Yes, that certainly is our expectation. I think I'm on record saying several times that we expect an S-shaped launch curve where it will be slow uptake initially as we look to these centers to treat their first patient; and then, hopefully, start repeat business, a second patient and so on. Once you get into the repeat business phase, the patients are there. They are identified. They are on wait list, so that's not going to be the challenging part. The challenging part is to get it into the mindset, get it into the budgets of these hospitals and into practice. Once we get there, you'll see much faster growth, but I can't predict specifically when we'll get there. But certainly we do expect over the next 6 months to see a number of these clinics start using it in patients.

Johan Unnerus

analyst
#24

Yes. This interview is fairly short. I guess we're approaching the end. The big market is -- as always, is, of course, U.S. And it's also more of a unified market. It's clear that you are in the process of starting recruiting patients. Texas is first out; and it will involve some, is it, 12 to 15 centers. And with the experience from Europe and that amount of centers to be included once approved, is it fair to -- is it reasonable expectations that the start and the launch will be more dynamic in this larger market?

Søren Tulstrup

executive
#25

That's an excellent question.

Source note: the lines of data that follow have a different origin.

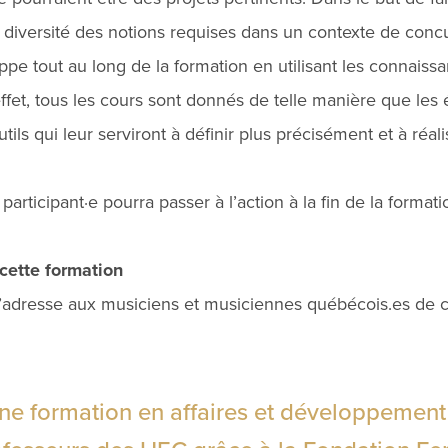
 diversité des notions requises dans un contexte de concu
pe tout au long de la formation en utilisant les connaiss
fet, tous les cours sont donnés de telle manière que les é
ils qui leur serviront à définir plus précisément et à réalis
participant·e pourra passer à l’action à la fin de la formati
cette formation
adresse aux musiciens et musiciennes québécois.es de c
 une formation en affaires et développement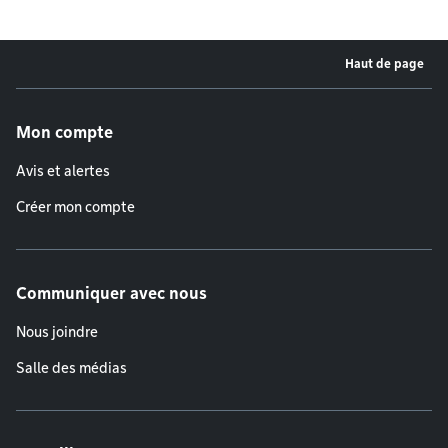
Haut de page
Menu de pied de page
Mon compte
Avis et alertes
Créer mon compte
Communiquer avec nous
Nous joindre
Salle des médias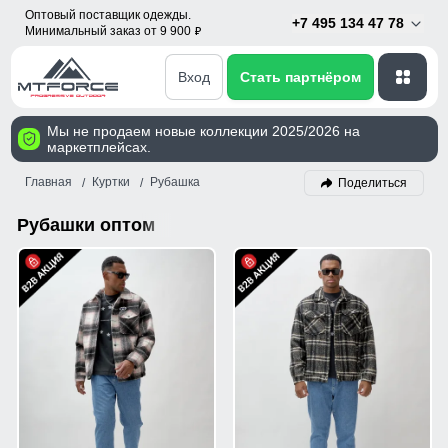
Оптовый поставщик одежды.
+7 495 134 47 78
Минимальный заказ от 9 900
p
Вход
Стать партнёром
Мы не продаем новые коллекции 2025/2026 на
маркетплейсах.
Главная
Куртки
Рубашка
Поделиться
Рубашки оптом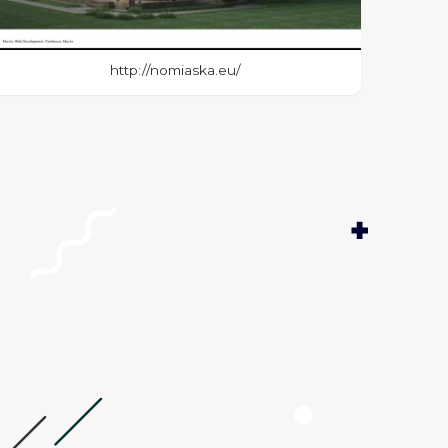
http://nomiaska.eu/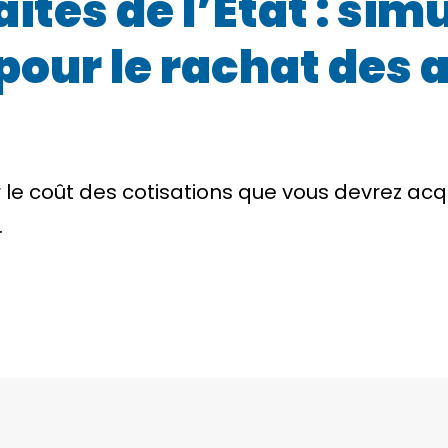
aites de l’État : sim
 pour le rachat des
le coût des cotisations que vous devrez acqu
.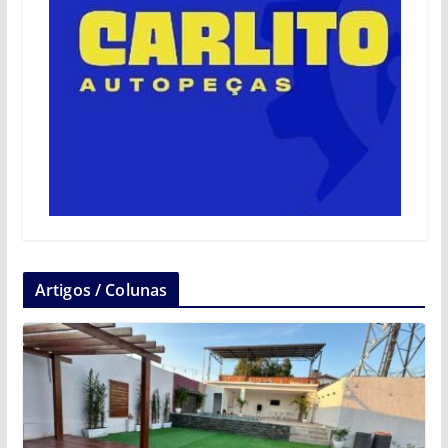
Artigos / Colunas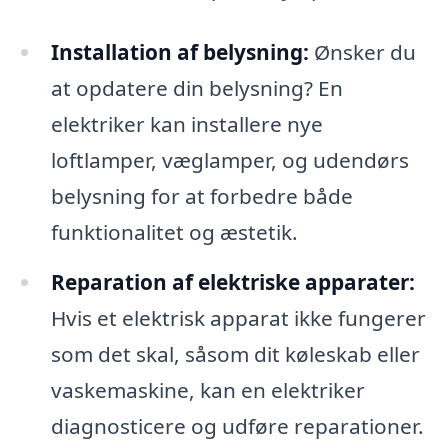
Installation af belysning:
Ønsker du
at opdatere din belysning? En
elektriker kan installere nye
loftlamper, væglamper, og udendørs
belysning for at forbedre både
funktionalitet og æstetik.
Reparation af elektriske apparater:
Hvis et elektrisk apparat ikke fungerer
som det skal, såsom dit køleskab eller
vaskemaskine, kan en elektriker
diagnosticere og udføre reparationer.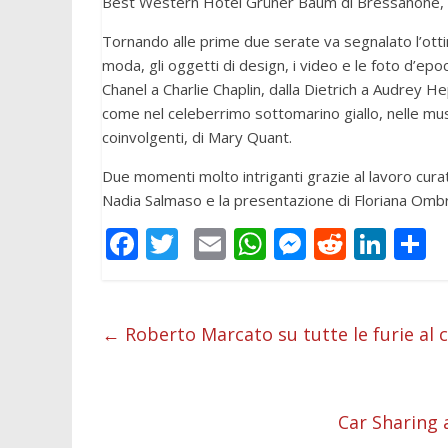
Best Western Hotel Grüner Baum di Bressanone, i
Tornando alle prime due serate va segnalato l’ottimo
moda, gli oggetti di design, i video e le foto d’epo
Chanel a Charlie Chaplin, dalla Dietrich a Audrey H
come nel celeberrimo sottomarino giallo, nelle mus
coinvolgenti, di Mary Quant.
Due momenti molto intriganti grazie al lavoro curat
Nadia Salmaso e la presentazione di Floriana Ombre
F
T
E
W
M
R
Li
C
ac
w
m
h
e
e
n
o
e
itt
ai
at
ss
d
k
n
b
er
l
s
e
di
e
d
←
Roberto Marcato su tutte le furie al
o
A
n
t
dI
v
o
p
g
n
d
Car Sharing 
k
p
er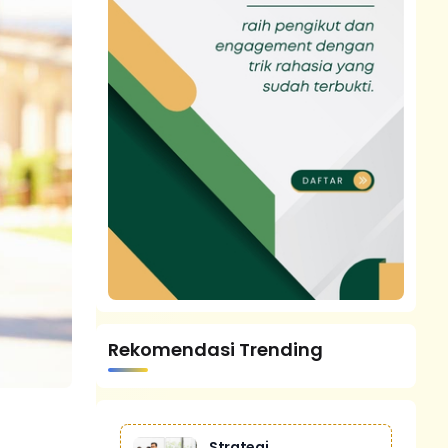
Rekomendasi Trending
Strategi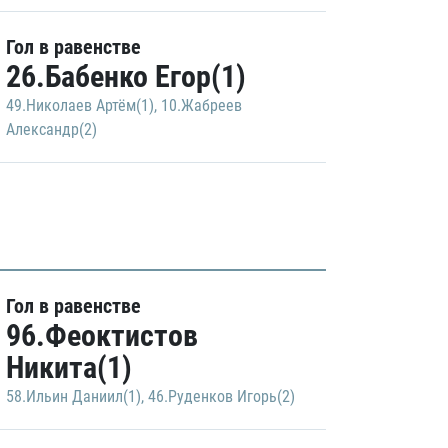
Гол в равенстве
26.Бабенко Егор(1)
49.Николаев Артём(1)
,
10.Жабреев
Александр(2)
Гол в равенстве
96.Феоктистов
Никита(1)
58.Ильин Даниил(1)
,
46.Руденков Игорь(2)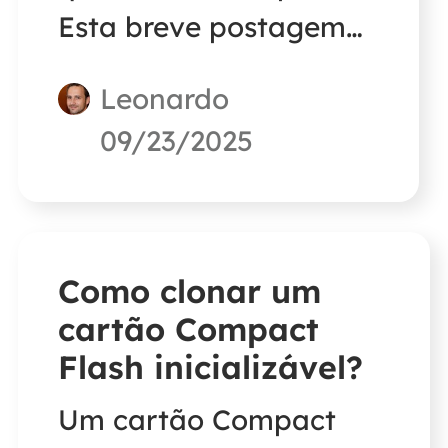
Esta breve postagem
dirá se você pode
Leonardo
clonar um HDD
09/23/2025
enquanto seu sistema
operacional estiver em
execução e oferecerá
uma maneira de fazer
Como clonar um
isso.
cartão Compact
Flash inicializável?
Um cartão Compact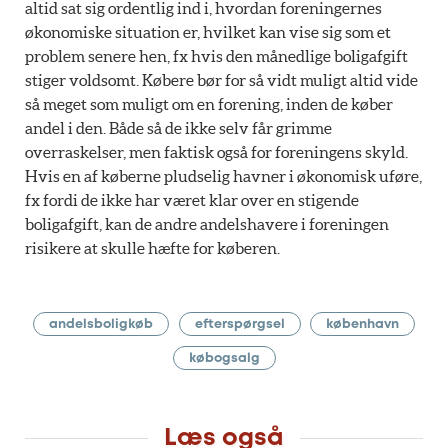
altid sat sig ordentlig ind i, hvordan foreningernes
økonomiske situation er, hvilket kan vise sig som et
problem senere hen, fx hvis den månedlige boligafgift
stiger voldsomt. Købere bør for så vidt muligt altid vide
så meget som muligt om en forening, inden de køber
andel i den. Både så de ikke selv får grimme
overraskelser, men faktisk også for foreningens skyld.
Hvis en af køberne pludselig havner i økonomisk uføre,
fx fordi de ikke har været klar over en stigende
boligafgift, kan de andre andelshavere i foreningen
risikere at skulle hæfte for køberen.
andelsboligkøb
efterspørgsel
københavn
købogsalg
Læs også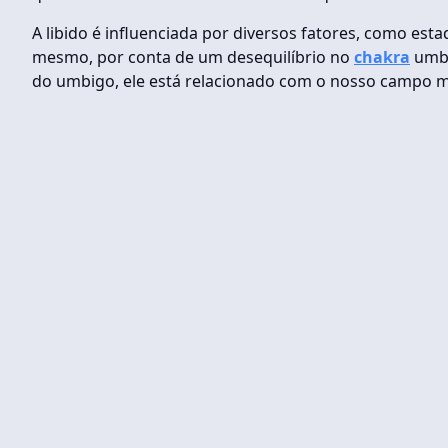
A libido é influenciada por diversos fatores, como est
mesmo, por conta de um desequilíbrio no
chakra
umbi
do umbigo, ele está relacionado com o nosso campo m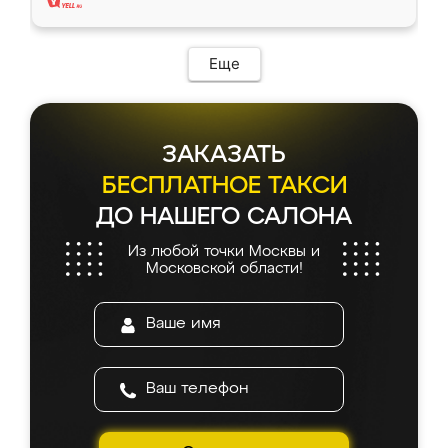
Еще
ЗАКАЗАТЬ
БЕСПЛАТНОЕ ТАКСИ
ДО НАШЕГО САЛОНА
Из любой точки Москвы и
Московской области!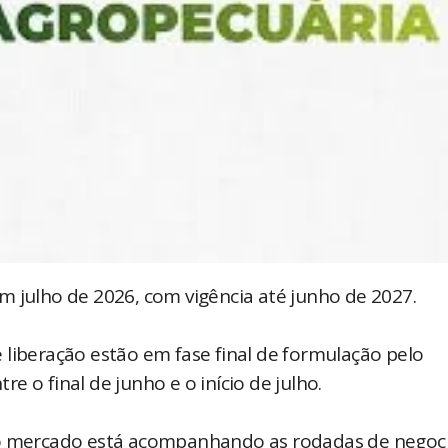
m julho de 2026, com vigência até junho de 2027.
de liberação estão em fase final de formulação pelo
 o final de junho e o início de julho.
, o mercado está acompanhando as rodadas de negoc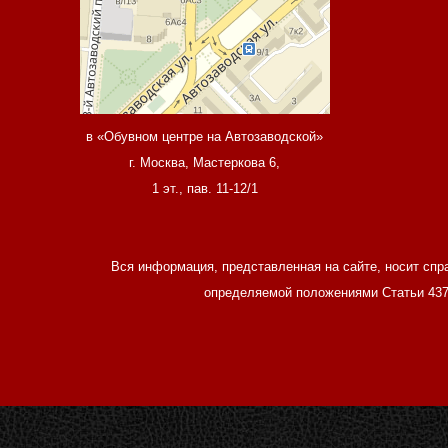
в «Обувном центре на Автозаводской»
г. Москва, Мастеркова 6,
1 эт., пав. 11-12/1
Вся информация, представленная на сайте, носит спр
определяемой положениями Статьи 437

So clearly the U.S. market is very attractive given its size and the overall dynamics and properties of that market. It's a similar-sized market in terms of volume. Typically you see higher values in the U.S. market. There is very strong interest from the U.S. centers to participate. Unfortunately, we didn't get access straightaway to the U.S. We have aligned with the FDA now around this limited study, a very focused study, that we need to run in 64 patients and that we believe will qualify us to submit a biologics license application in the U.S. under the so-called accelerated approval pathway by first half of 2024. So we have a clear line of sight to potential approval in the U.S., and working with these centers is an excellent way to actually generate the type of experience we just discussed we need to generate in Europe. That will be generated now through this clinical trial, which is very helpful. And based on that, you would expect a somewhat faster uptake in the U.S. when we eventually, hopefully, get approved.

Johan Unnerus

analyst
#26

And also, by then, you will have some complementary long-term experience like filtration data and graft survival and so on. And we saw recently that you had 3-year experience, and that was pretty solid...

Søren Tulstrup

executive
#27

Very solid, very encouraging, very encouraging. So yes, you're right. That will continue to evolve. We're generating additional data in Europe. Obviously we'll have data from the commercial uptake, if you will, but also the post-approval study that we are initiating in Europe in approximately 100 patients. And we'll run it over several years. That will also generate good data. So all of this is supporting also an eventual potential launch in the U.S. and other markets. I mean let's not forget that there is very strong potential outside of Europe and the U.S. Look at Latin America. Look at Asia Pacific. There are some very important and attractive markets there as well that we're also looking at.

Johan Unnerus

analyst
#28

Yes. I believe you already initiated the filing in some of these market. Wasn't it Israel and -- yes.

Søren Tulstrup

executive
#29

That's correct, exactly, yes.

Johan Unnerus

analyst
#30

Excellent. Thank you so much for today. Good luck going forward.

Søren Tulstrup

executive
#31

Thank you. Thanks. Been a pleasure being here. Thanks so much. Bye-bye.